Ibrahim, a scientist funded by the National Geographic Society, described this animal as a “river monster” that lived within a massive river system teeming with diverse life, especially fish. Some fish “were the size of cars, or bigger, and Spinosaurus had all the necessary adaptations to hunt these prey animals in the water,” he said. Spinosaurus aegyptiacus was built for life in the water, but it still needed to creep on land to lay its eggs.

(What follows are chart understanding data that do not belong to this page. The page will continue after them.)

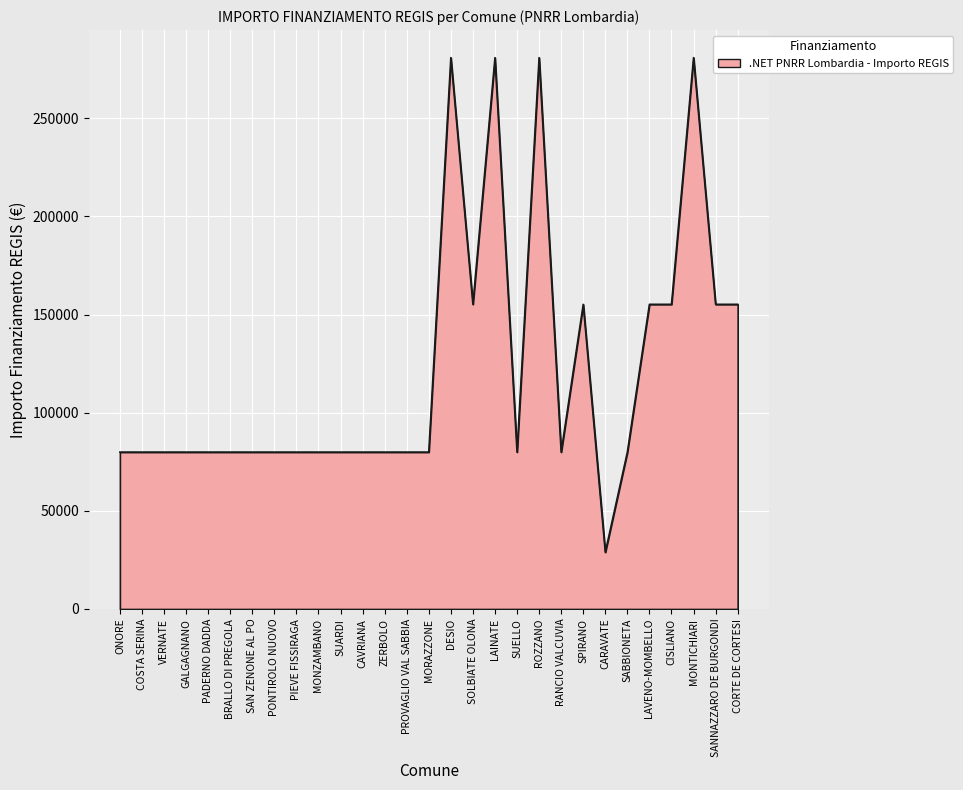

What is the average value?

121470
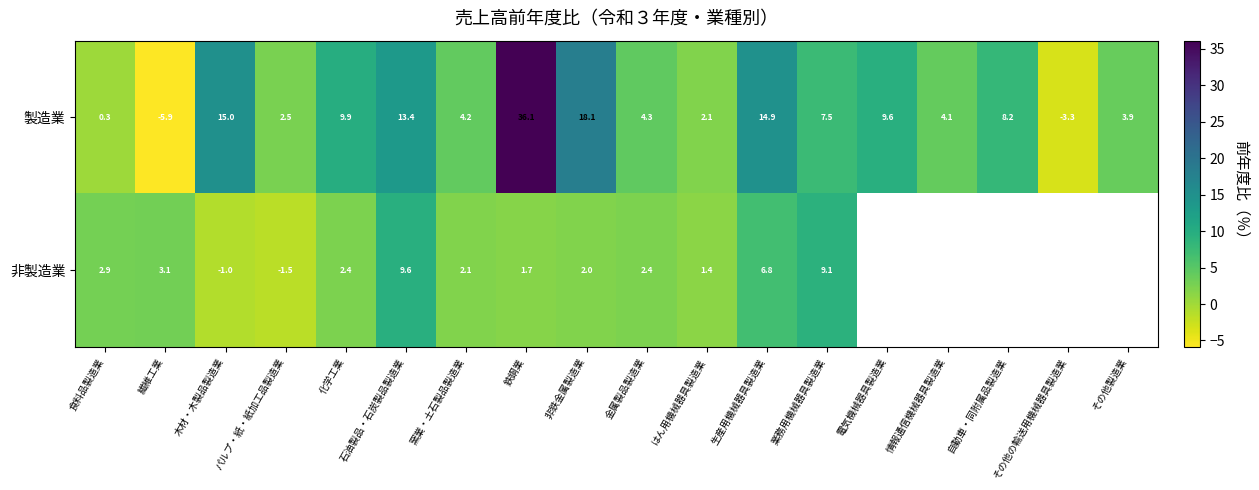

Rank the categories by 製造業 value from highest to lowest.

鉄鋼業, 非鉄金属製造業, 木材・木製品製造業, 生産用機械器具製造業, 石油製品・石炭製品製造業, 化学工業, 電気機械器具製造業, 自動車・同附属品製造業, 業務用機械器具製造業, 金属製品製造業, 窯業・土石製品製造業, 情報通信機械器具製造業, その他製造業, パルプ・紙・紙加工品製造業, はん用機械器具製造業, 食料品製造業, その他の輸送用機械器具製造業, 繊維工業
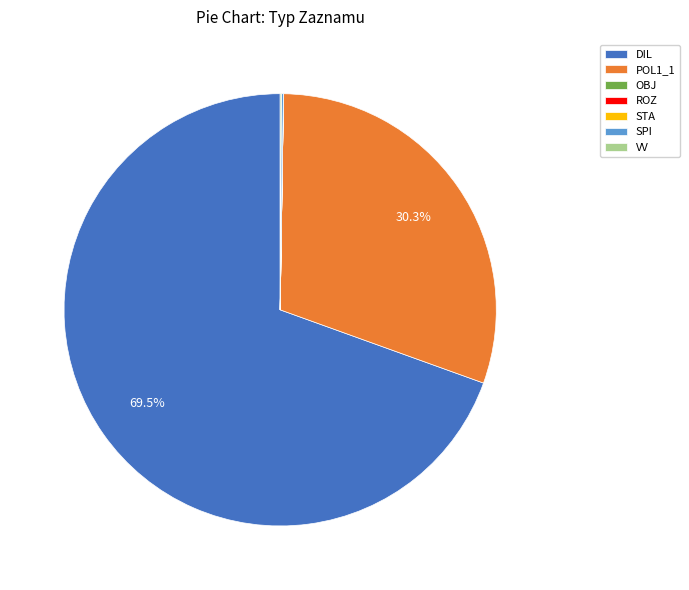

Does DIL represent more than half of the total?

Yes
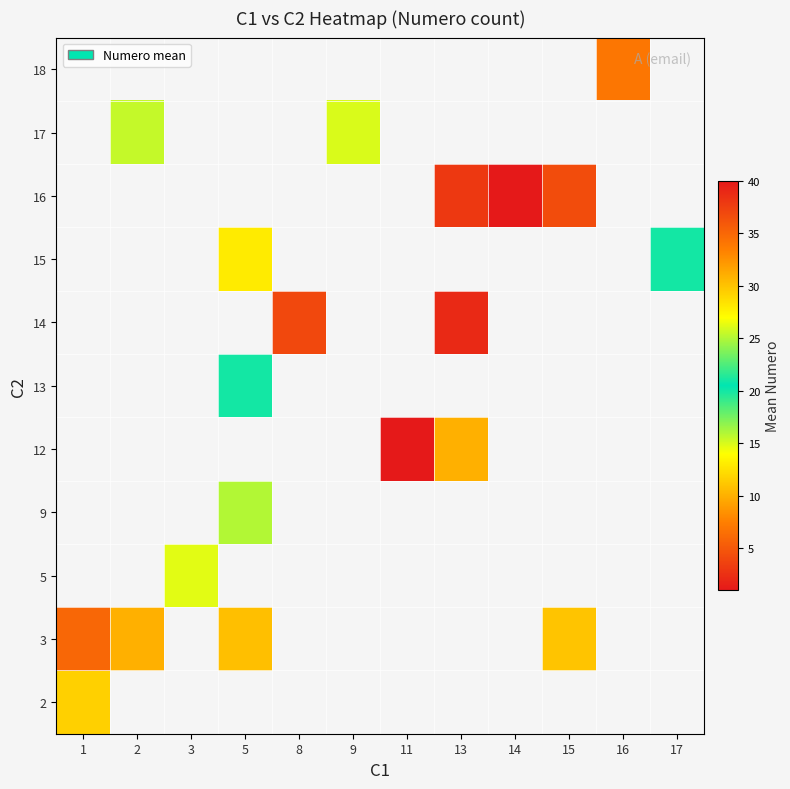

At how many categories does at least one series exceed 4?

10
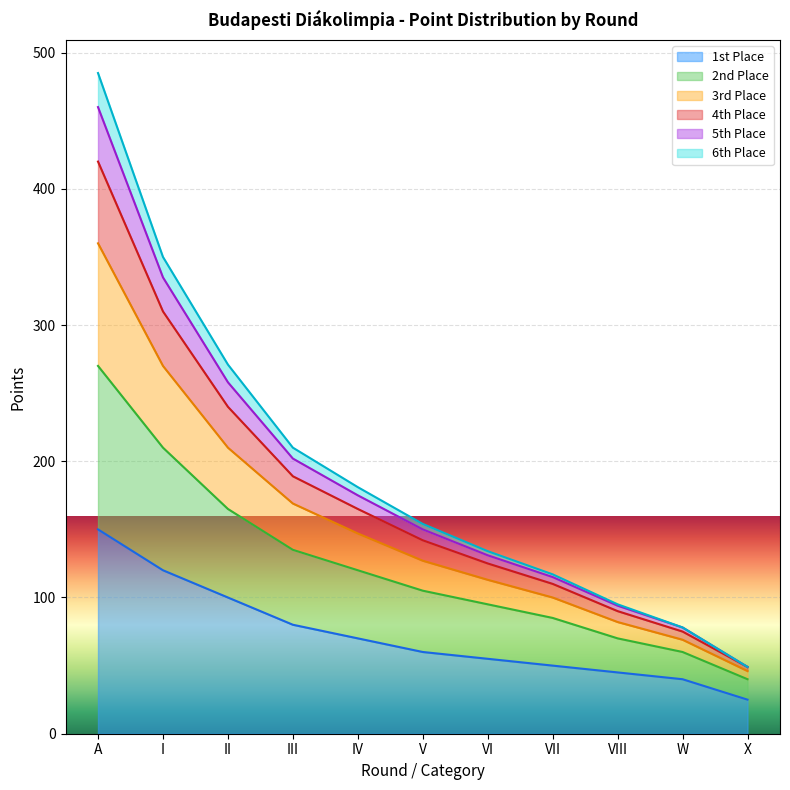

At which category is the sum across all series the highest?

A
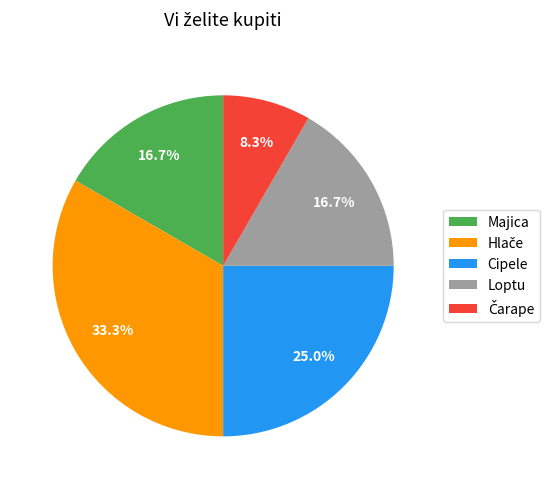

Between Cipele and Majica, which is larger?

Cipele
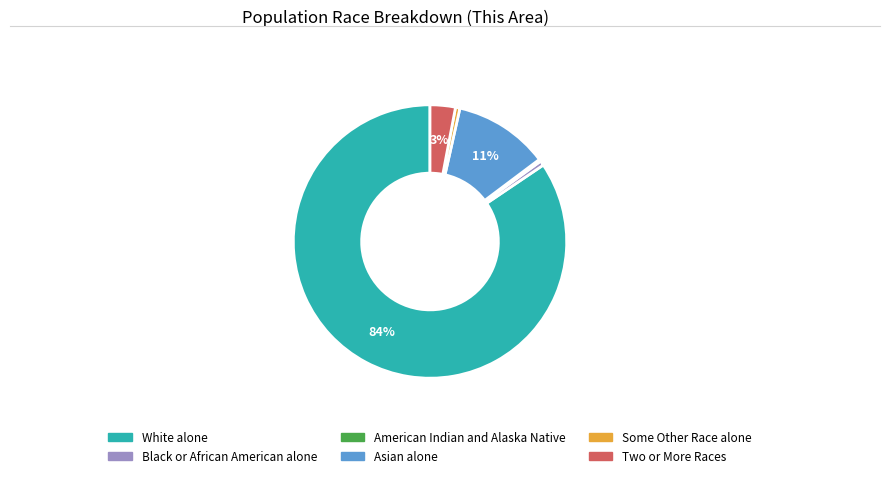

Is there any slice that represents more than half of the pie?

Yes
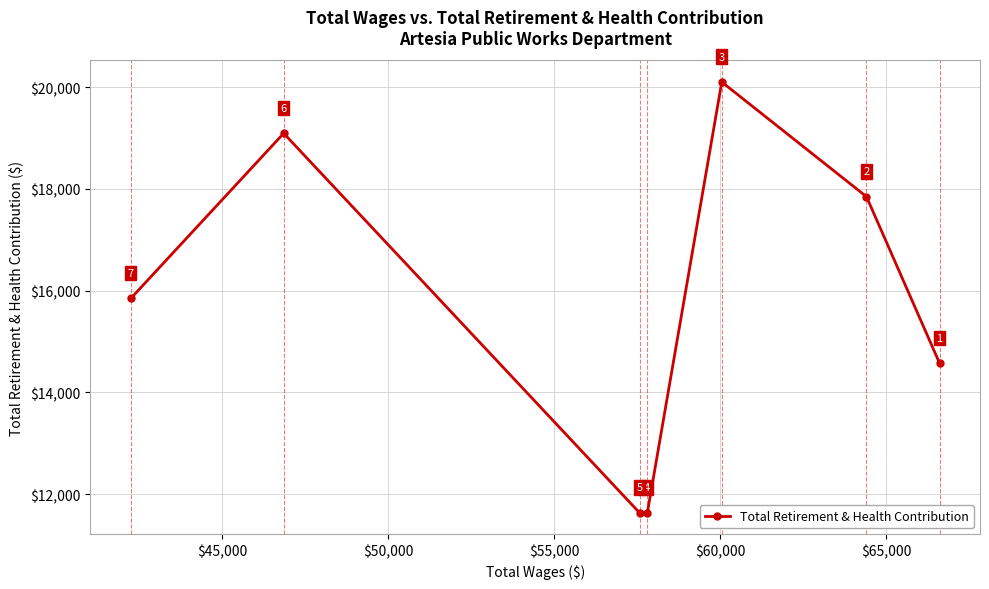

What is the difference between the maximum and second lowest values?

8471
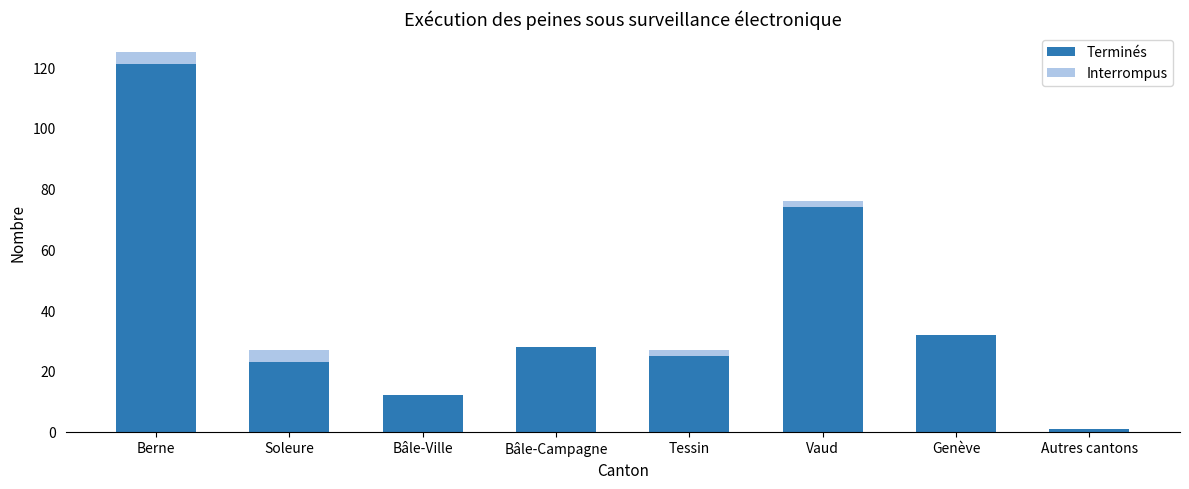

How many categories are shown in the chart?

8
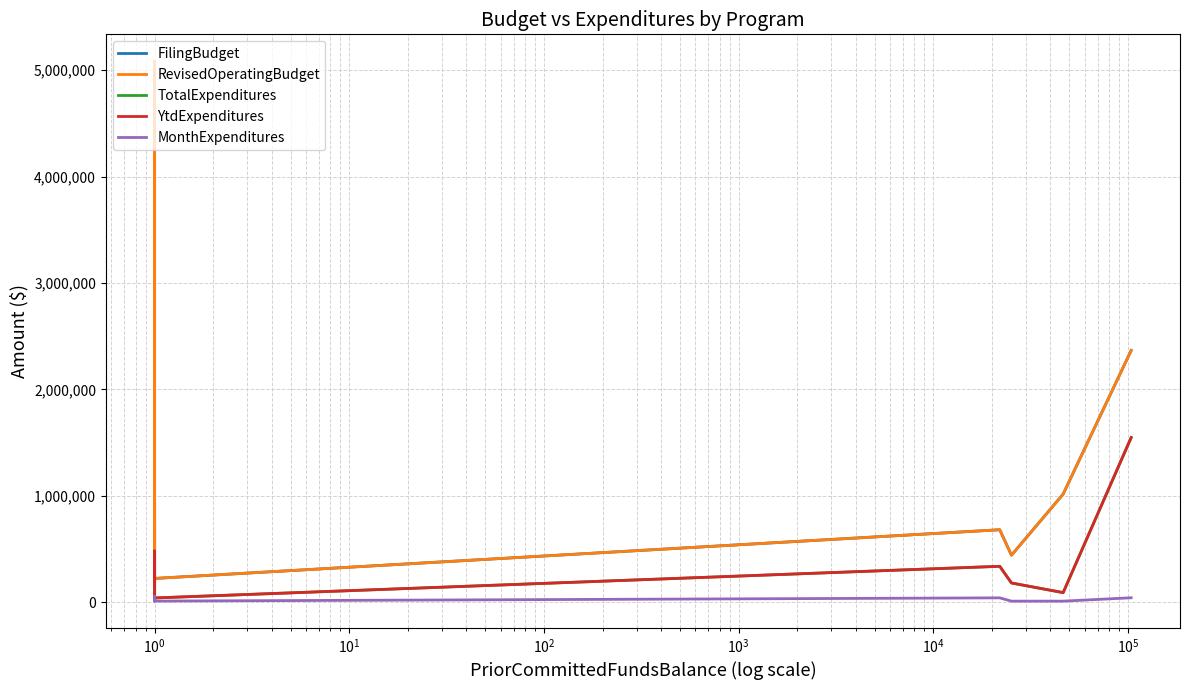

Reading left to right, transcribe all the data shown in this chart.

FilingBudget: 709894	239091	923887	474799	5082107	656596	329041	249921	103263	289513	347297	53900	64875	82107	225039	682571	443238	1017476	2366392
RevisedOperatingBudget: 709894	239091	923887	474799	5082107	656596	329041	249921	103263	289513	347297	53900	64875	82107	225039	682571	443238	1017476	2366392
TotalExpenditures: 154799	374299	482794	224529	245204	114205	70381	77275	70381	87268	82467	70381	70381	70381	41769	339140	182381	91919	1548345
YtdExpenditures: 154799	374299	482794	224529	245204	114205	70381	77275	70381	87268	82467	70381	70381	70381	41769	339140	182381	91919	1548345
MonthExpenditures: 58193	23393	28911	11851	11851	11851	11851	11851	11851	11851	11851	11851	11851	11851	12441	42704	11851	11851	43601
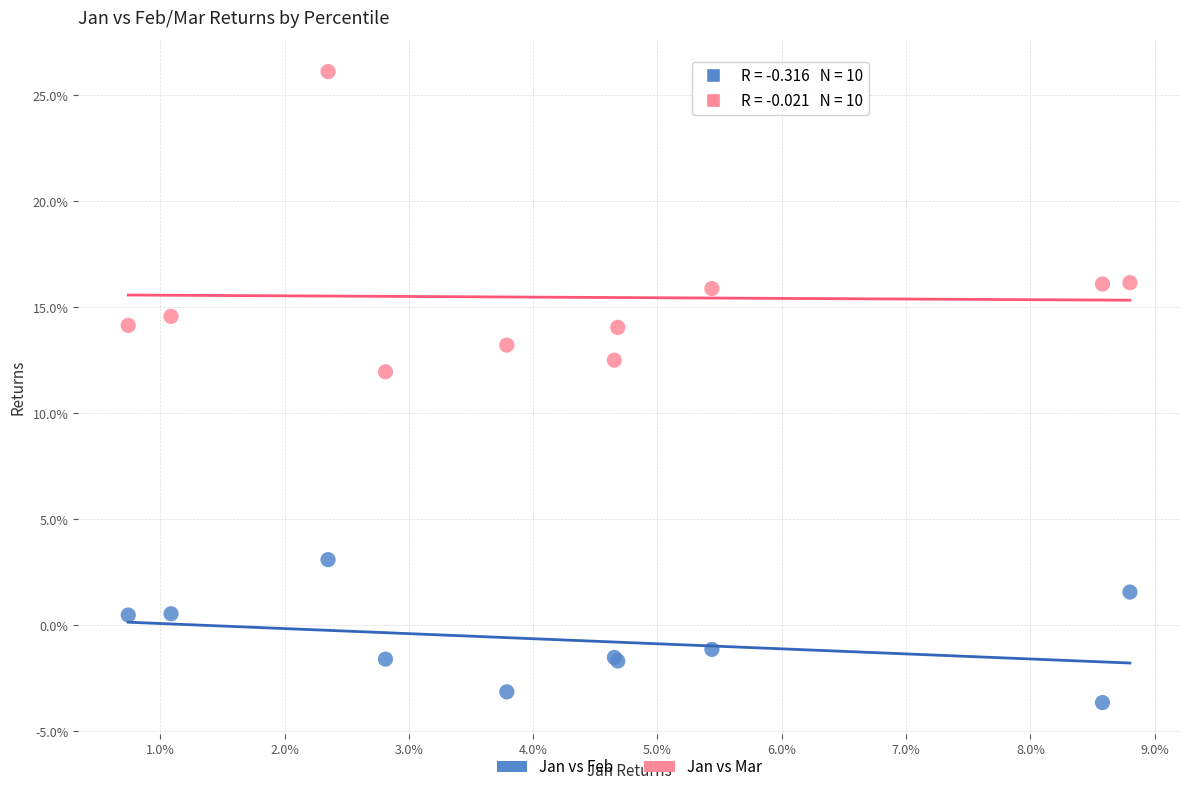

Which series reaches the maximum Y coordinate?

Jan vs Mar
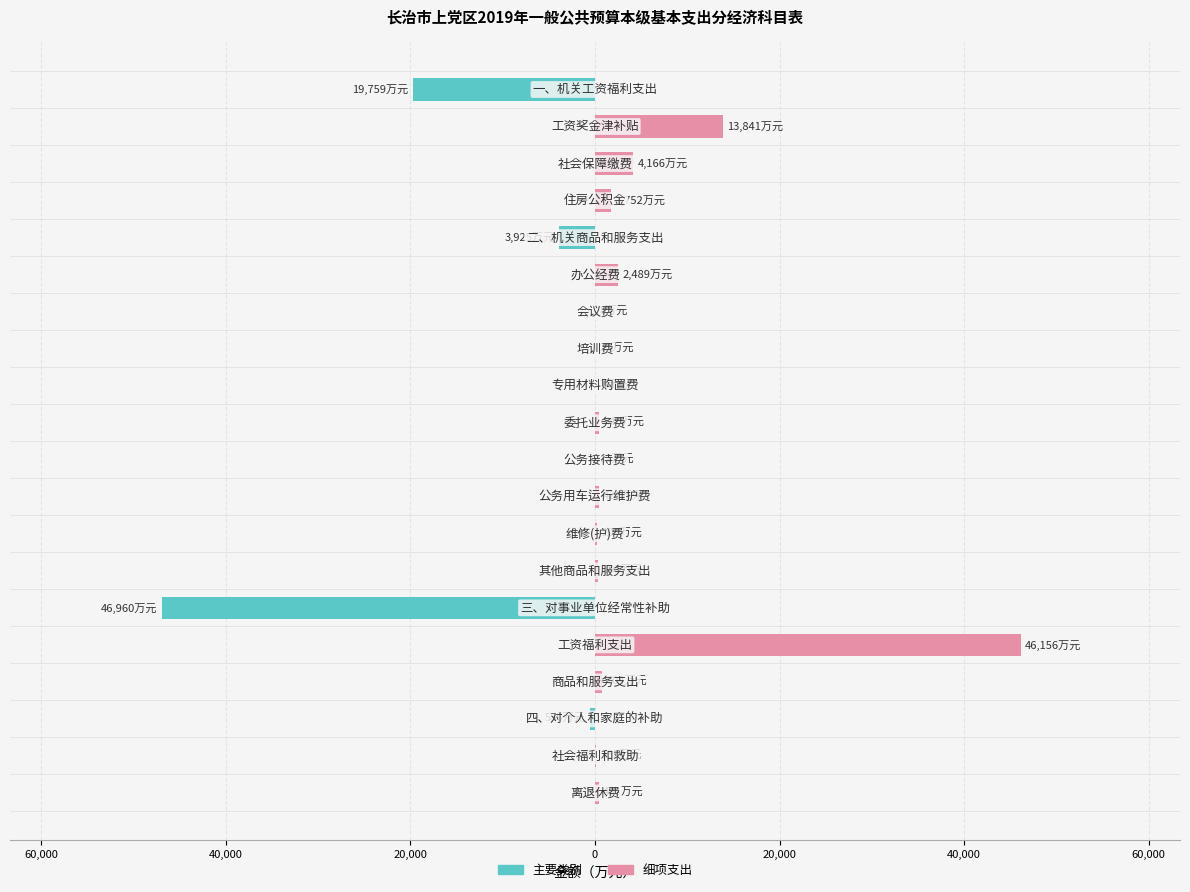

How many bars are there in total?

40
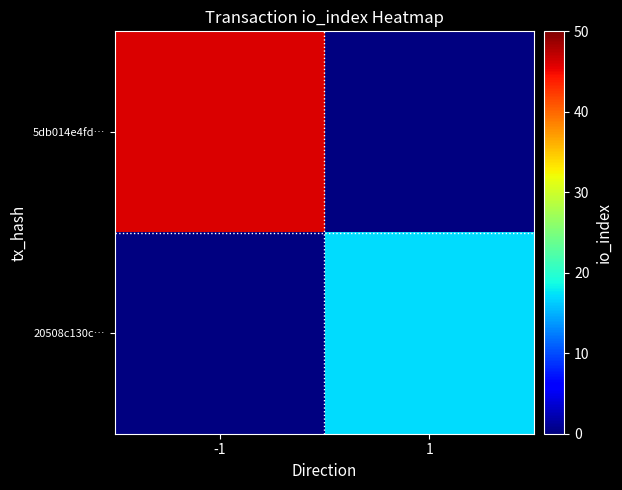

Count the number of data series in this chart.

2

“The biomechanical analysis is particularly interesting and welcome,” Brusatte told Gizmodo. “This new discovery therefore adds to the voluminous evidence that Spinosaurus was a dinosaur that fished in shallow water. No doubt Spinosaurus was an able swimmer in shallow waters, but its fossils are also found inland, so it probably was comfortable on land and in water.”

Gorscak said the new discovery will make it harder to argue against Spinosaurus having a more amphibious lifestyle than previously appreciated. He was a bit sceptical prior to this paper, but after seeing the fossils in this study, “I was pleasantly surprised,” said Gorscak.

“However, the aquatic-nature of other Spinosaurus relatives is still a mystery for two reasons: They are also known from incomplete skeletons, and the extent of the proposed aquatic traits are not as well-developed as we see in Spinosaurus,” said Gorscak. “But I would love to be surprised again.”

Brusatte said we shouldn’t infer too much beyond this species and jump to conclusions about how other dinosaurs might have adapted to aquatic lifestyles.

“If there was a larger diversification of aquatic dinosaurs, we would surely find their fossils alongside the many thousands of ichthyosaurs, plesiosaurs, pliosaurs, thalattosuchians, mosasaurs, and other purely aquatic, open-ocean-living reptiles of the Jurassic and Cretaceous,” said Brusatte. “The way it looks now, dinosaurs were never able to go into the open ocean the way whales did. It was their one big limitation over their hundred-plus million years of evolution.”

The primary reason for this, as noted earlier, is the need for dinosaurs to lay their eggs on land. But as the new fossil shows, at least one dinosaur found a niche in the water, where it undoubtedly unleashed its fair share of Mesozoic terror.